> Task prompt:
An exact, complete copy of the data is all that is needed.

> Information provided:
╔══

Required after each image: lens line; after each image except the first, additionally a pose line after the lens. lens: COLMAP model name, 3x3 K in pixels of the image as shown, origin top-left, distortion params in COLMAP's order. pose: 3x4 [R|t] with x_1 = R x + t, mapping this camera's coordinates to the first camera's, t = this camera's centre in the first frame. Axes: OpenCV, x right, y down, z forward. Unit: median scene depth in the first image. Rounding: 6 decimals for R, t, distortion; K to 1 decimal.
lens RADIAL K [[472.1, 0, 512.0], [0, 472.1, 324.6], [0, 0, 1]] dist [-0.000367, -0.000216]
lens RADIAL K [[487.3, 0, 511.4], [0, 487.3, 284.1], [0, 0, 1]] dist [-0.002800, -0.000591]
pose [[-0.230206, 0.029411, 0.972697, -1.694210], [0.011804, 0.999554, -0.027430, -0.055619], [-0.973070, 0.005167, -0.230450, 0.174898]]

╚══

> Expected answer:
Required after each image: lens line; after each image except the first, additionally a pose line after the lens. lens: COLMAP model name, 3x3 K in pixels of the image as shown, origin top-left, distortion params in COLMAP's order. pose: 3x4 [R|t] with x_1 = R x + t, mapping this camera's coordinates to the first camera's, t = this camera's centre in the first frame. Axes: OpenCV, x right, y down, z forward. Unit: median scene depth in the first image. Rounding: 6 decimals for R, t, distortion; K to 1 decimal.
lens RADIAL K [[472.1, 0, 512.0], [0, 472.1, 324.6], [0, 0, 1]] dist [-0.000367, -0.000216]
lens RADIAL K [[487.3, 0, 511.4], [0, 487.3, 284.1], [0, 0, 1]] dist [-0.002800, -0.000591]
pose [[-0.230206, 0.029411, 0.972697, -1.694210], [0.011804, 0.999554, -0.027430, -0.055619], [-0.973070, 0.005167, -0.230450, 0.174898]]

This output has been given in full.